Gib den Abschnitt vom Anfang der Einträge bis einschließlich der Zeile mit „reggae, punk et“ erneut wieder und tausche dabei „festival“ gegen „événement“ aus. Alles andere bleibt unverändert.

:::

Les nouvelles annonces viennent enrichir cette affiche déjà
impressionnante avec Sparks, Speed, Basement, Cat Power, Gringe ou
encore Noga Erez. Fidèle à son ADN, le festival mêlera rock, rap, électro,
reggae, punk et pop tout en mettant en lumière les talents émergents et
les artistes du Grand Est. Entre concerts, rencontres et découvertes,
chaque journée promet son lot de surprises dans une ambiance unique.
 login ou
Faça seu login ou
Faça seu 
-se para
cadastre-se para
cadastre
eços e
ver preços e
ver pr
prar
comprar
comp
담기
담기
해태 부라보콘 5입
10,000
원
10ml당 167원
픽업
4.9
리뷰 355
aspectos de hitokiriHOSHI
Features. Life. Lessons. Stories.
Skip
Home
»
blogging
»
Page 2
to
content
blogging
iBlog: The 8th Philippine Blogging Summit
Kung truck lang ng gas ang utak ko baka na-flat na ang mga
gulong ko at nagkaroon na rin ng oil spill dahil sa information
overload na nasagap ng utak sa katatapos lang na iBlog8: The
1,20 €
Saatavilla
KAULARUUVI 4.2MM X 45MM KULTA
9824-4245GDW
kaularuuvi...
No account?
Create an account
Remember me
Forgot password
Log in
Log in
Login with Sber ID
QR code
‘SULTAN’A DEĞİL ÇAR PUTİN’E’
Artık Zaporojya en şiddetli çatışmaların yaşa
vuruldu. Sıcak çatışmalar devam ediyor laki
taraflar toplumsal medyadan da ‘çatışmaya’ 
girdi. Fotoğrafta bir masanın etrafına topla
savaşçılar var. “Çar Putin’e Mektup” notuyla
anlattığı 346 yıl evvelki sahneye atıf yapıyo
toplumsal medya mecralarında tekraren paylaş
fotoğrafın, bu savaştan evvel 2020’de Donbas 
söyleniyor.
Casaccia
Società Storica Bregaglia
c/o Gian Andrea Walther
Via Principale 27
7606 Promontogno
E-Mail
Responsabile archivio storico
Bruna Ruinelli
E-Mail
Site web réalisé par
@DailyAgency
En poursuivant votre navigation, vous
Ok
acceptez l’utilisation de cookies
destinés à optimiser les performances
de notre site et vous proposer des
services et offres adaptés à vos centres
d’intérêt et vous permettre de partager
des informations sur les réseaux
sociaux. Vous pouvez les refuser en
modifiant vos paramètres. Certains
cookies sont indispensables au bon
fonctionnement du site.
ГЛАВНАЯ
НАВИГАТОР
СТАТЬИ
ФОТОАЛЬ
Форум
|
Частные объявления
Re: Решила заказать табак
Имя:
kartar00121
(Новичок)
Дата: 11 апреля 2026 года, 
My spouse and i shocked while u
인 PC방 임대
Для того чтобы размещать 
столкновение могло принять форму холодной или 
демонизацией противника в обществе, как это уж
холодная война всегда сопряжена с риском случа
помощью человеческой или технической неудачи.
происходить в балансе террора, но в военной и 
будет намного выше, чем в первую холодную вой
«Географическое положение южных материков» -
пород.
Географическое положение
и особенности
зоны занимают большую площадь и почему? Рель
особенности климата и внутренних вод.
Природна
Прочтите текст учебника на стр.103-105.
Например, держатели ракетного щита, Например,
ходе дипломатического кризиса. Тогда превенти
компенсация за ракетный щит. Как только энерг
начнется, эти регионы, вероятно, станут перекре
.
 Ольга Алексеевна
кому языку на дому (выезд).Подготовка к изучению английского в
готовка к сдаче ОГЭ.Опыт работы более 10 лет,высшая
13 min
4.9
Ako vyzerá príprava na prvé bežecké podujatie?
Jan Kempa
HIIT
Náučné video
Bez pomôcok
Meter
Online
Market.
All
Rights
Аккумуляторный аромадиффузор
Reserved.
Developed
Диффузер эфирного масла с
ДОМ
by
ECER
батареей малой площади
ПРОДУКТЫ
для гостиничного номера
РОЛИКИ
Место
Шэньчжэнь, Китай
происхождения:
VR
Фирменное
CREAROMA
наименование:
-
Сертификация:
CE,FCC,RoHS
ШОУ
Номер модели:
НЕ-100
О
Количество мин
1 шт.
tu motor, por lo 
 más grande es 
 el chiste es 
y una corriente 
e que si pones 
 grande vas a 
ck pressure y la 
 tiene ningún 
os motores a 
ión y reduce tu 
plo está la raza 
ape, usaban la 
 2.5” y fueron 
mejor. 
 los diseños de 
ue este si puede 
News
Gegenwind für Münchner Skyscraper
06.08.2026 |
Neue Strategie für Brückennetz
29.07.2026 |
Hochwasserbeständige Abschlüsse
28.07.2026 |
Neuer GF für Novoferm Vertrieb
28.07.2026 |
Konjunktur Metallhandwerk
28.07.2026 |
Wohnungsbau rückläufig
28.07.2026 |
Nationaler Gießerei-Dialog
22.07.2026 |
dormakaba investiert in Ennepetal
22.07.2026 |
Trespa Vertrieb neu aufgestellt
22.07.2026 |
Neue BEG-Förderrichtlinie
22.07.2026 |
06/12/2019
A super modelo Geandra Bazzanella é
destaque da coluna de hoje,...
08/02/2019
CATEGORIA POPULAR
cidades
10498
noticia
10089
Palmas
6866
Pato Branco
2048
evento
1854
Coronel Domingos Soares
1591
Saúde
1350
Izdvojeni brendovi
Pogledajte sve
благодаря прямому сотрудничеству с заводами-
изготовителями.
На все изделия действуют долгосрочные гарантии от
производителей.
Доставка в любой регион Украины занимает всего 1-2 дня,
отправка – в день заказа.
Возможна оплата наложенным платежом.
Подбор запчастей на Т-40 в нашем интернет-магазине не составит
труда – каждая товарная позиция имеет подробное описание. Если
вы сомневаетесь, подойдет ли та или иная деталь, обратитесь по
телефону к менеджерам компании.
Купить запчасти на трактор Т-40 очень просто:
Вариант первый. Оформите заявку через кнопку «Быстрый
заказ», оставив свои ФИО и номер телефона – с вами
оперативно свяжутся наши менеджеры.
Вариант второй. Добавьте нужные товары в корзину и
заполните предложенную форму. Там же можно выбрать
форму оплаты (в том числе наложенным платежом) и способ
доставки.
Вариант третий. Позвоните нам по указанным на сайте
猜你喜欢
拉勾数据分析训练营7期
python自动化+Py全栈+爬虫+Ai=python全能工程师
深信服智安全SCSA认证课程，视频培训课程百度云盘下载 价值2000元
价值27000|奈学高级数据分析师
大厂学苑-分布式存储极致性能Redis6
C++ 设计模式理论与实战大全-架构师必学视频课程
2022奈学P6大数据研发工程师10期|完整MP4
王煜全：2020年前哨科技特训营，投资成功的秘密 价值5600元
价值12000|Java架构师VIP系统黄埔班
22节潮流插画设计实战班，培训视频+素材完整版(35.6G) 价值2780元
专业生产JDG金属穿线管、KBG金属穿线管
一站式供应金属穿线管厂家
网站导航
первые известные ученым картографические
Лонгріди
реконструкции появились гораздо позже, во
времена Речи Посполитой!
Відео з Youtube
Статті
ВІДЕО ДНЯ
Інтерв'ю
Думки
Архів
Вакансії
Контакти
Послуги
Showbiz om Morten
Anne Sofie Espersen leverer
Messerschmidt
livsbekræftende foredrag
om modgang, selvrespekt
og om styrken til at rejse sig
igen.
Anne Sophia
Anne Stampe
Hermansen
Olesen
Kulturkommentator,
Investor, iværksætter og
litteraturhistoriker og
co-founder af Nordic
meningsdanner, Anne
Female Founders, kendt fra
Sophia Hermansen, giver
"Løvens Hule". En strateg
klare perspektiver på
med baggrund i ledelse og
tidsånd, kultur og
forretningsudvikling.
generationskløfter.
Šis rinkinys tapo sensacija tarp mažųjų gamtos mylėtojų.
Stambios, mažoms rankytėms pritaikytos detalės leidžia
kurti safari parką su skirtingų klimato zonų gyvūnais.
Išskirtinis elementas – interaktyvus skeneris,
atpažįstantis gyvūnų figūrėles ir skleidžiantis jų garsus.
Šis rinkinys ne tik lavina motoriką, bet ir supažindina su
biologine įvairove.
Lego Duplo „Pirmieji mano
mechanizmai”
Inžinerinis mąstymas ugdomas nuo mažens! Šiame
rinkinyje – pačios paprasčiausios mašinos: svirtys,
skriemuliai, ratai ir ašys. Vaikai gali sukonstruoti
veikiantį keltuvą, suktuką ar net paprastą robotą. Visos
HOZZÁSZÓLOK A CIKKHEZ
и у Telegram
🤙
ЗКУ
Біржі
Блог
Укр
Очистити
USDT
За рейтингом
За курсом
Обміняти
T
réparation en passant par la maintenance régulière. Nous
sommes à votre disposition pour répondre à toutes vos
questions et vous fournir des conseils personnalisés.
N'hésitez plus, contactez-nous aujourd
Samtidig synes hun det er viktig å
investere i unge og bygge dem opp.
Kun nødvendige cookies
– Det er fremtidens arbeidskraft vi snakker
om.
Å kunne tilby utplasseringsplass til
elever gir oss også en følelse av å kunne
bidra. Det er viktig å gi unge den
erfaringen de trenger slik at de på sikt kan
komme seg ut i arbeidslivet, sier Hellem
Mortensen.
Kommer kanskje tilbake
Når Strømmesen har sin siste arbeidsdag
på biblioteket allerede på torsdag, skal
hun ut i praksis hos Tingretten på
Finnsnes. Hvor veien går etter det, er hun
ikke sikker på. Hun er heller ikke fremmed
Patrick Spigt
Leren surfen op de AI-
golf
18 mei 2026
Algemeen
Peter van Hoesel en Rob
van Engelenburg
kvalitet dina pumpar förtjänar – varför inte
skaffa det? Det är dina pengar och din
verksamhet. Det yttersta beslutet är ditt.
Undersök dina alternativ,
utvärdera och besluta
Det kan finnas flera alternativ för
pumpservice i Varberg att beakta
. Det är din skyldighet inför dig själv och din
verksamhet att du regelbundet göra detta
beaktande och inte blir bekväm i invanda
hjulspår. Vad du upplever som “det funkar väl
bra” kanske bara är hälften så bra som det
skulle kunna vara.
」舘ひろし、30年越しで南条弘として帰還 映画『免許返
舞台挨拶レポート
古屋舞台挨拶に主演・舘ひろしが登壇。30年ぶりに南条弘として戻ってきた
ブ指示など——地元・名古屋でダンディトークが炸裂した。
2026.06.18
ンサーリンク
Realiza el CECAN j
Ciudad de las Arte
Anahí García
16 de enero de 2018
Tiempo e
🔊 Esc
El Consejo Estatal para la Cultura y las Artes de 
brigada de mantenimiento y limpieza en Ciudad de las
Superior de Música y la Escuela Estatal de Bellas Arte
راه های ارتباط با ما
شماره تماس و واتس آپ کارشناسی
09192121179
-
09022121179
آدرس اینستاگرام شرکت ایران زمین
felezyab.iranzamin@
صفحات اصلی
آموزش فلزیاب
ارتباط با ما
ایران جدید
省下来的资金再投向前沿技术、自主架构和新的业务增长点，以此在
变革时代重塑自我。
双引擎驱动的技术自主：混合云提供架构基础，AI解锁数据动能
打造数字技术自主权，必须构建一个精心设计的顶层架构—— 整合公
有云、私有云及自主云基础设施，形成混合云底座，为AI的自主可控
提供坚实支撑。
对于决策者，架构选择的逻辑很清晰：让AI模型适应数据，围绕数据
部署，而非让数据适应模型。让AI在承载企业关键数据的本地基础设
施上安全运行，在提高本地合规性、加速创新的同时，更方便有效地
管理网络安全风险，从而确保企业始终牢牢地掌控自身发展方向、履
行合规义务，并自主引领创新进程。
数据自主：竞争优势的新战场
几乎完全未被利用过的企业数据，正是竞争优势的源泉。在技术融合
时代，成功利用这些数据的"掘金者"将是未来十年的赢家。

:::

ERGEBNIS DER ÜBUNG:
Les nouvelles annonces viennent enrichir cette affiche déjà
impressionnante avec Sparks, Speed, Basement, Cat Power, Gringe ou
encore Noga Erez. Fidèle à son ADN, le événement mêlera rock, rap, électro,
reggae, punk et pop tout en mettant en lumière les talents émergents et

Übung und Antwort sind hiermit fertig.